Because she was one of the very few who could understand the man's slurred speech, she was the one allowed to guide his wheelchair over the bumpy, ancient walks of the college. But she could not manage the steps. "I'll find someone to help," she said, and bent to listen to the breathy whisper. "Oh, no, "she said, "it's no trouble, Dr. Hawking!" And she meant it. Even in the sweltering heat of England's hottest August—it had to be over seventy-five degrees!—helping a world-famous scientist to navigate Cambridge's pretty paths was not an imposition. It was an honor. And a responsibility; and when she came back with a husky crew member and an eager Greats from King's College she cried out in pain. "But he couldn't have got out of the chair! "she wailed. Yet there was the empty chair, straps still buckled, footrest still set high for his shrunken legs . . . but Stephen Hawking was no longer in it.

Yr 11—110 111—111, mo 1—000, da 11—101, Hr 1—010, mn 11—110

Senator Dominic DeSota

You do not get used to jumping from one parallel time to another, even when you know it's happening.

I didn't know.

All I knew was that at one moment I was hurrying down the stairs from the President's penthouse, looking for my lady love. Then, without perceptible delay (though it must have been hours, might have been days), I was lying flat on my back, listening to a honeyed voice whisper into my ear that I had nothing to worry about. That's the kind of thing that starts me worrying. I knew a lie when I heard one, and I was worried.

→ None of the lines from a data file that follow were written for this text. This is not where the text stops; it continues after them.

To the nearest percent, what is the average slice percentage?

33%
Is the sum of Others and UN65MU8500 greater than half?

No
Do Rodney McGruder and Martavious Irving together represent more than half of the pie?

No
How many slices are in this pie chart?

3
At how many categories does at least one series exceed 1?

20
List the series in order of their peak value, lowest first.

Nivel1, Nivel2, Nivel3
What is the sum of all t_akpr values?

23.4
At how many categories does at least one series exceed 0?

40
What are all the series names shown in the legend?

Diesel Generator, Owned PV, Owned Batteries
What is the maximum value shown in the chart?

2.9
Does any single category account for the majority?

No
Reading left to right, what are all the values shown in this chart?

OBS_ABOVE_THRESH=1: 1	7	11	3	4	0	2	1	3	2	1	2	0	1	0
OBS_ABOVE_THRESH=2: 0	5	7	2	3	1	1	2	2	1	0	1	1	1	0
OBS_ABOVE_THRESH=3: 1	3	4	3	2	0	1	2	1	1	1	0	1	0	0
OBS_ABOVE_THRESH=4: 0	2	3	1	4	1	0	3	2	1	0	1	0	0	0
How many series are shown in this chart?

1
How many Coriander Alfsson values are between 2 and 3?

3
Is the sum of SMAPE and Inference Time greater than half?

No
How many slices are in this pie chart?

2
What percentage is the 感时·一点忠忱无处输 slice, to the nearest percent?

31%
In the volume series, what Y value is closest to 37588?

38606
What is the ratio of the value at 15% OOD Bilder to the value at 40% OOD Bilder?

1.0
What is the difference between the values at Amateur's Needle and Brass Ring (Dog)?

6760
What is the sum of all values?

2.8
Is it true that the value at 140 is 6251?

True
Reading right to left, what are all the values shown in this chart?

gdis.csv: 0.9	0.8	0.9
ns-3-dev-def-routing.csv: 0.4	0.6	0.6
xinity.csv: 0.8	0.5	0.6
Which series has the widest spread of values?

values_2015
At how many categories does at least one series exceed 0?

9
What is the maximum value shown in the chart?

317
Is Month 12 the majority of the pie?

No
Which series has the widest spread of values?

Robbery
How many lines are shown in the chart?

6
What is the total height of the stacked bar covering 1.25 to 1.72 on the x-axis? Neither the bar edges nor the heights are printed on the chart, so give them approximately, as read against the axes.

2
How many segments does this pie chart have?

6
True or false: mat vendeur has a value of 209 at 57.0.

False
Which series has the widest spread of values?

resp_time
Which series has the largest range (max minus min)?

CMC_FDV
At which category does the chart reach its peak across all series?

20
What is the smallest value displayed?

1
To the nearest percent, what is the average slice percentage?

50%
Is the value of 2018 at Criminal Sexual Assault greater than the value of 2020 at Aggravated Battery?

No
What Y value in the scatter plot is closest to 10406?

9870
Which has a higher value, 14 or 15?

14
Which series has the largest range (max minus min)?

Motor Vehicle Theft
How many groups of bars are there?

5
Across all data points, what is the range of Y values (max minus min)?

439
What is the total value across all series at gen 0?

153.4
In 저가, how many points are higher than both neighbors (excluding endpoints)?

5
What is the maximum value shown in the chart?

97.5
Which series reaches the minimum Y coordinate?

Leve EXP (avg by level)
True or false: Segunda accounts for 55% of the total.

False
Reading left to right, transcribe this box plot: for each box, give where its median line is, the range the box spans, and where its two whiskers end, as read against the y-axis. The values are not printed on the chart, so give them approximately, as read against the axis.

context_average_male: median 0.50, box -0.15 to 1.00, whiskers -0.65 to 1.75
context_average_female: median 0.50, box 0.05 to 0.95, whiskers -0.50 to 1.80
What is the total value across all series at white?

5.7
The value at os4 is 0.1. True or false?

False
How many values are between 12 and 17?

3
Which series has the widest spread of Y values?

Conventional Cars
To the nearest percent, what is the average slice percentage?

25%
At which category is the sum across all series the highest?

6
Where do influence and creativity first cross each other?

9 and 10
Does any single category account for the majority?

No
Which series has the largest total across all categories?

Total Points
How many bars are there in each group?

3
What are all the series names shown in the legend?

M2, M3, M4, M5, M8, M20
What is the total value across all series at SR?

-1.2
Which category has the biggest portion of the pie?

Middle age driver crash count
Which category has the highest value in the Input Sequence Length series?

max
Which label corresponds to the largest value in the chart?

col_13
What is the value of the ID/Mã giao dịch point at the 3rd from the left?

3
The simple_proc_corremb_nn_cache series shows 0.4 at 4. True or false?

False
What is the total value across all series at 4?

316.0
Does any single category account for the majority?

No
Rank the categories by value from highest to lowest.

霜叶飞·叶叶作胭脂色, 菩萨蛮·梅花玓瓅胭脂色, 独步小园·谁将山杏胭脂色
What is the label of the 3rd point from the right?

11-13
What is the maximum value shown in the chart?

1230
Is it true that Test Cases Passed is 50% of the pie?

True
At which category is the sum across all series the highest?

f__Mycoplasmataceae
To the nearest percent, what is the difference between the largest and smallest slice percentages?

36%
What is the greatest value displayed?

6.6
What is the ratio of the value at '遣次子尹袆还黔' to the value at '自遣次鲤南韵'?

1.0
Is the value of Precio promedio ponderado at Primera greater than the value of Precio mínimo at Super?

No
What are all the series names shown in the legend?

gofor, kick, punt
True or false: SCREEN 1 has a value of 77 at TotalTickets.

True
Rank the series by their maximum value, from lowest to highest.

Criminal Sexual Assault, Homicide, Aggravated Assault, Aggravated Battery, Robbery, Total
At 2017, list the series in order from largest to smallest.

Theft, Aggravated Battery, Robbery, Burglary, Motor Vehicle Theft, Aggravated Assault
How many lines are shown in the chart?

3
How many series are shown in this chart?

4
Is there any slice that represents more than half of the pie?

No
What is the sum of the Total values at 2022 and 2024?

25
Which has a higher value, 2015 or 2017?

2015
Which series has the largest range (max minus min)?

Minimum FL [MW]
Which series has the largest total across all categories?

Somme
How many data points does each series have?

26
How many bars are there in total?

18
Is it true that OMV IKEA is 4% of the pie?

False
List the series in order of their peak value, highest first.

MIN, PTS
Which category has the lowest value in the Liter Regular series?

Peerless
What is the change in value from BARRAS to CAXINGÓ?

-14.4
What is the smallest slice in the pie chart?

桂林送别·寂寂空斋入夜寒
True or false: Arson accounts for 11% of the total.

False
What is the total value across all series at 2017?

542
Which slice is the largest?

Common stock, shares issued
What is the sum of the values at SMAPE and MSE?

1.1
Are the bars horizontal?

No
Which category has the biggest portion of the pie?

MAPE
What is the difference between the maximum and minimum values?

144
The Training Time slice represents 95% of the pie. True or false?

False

That is, the reasoning part of my head was worried. My body did not seem to be worried a bit. It was lying there perfectly relaxed. I don't think I had ever been quite that relaxed before, except maybe now and then after a really good toss-and-tumble with Nyla, when we'd lie back with every knot in either body untangled entirely. I don't mean that my state was in any way sexual, just that I was wholly and completely at a condition of physical ease.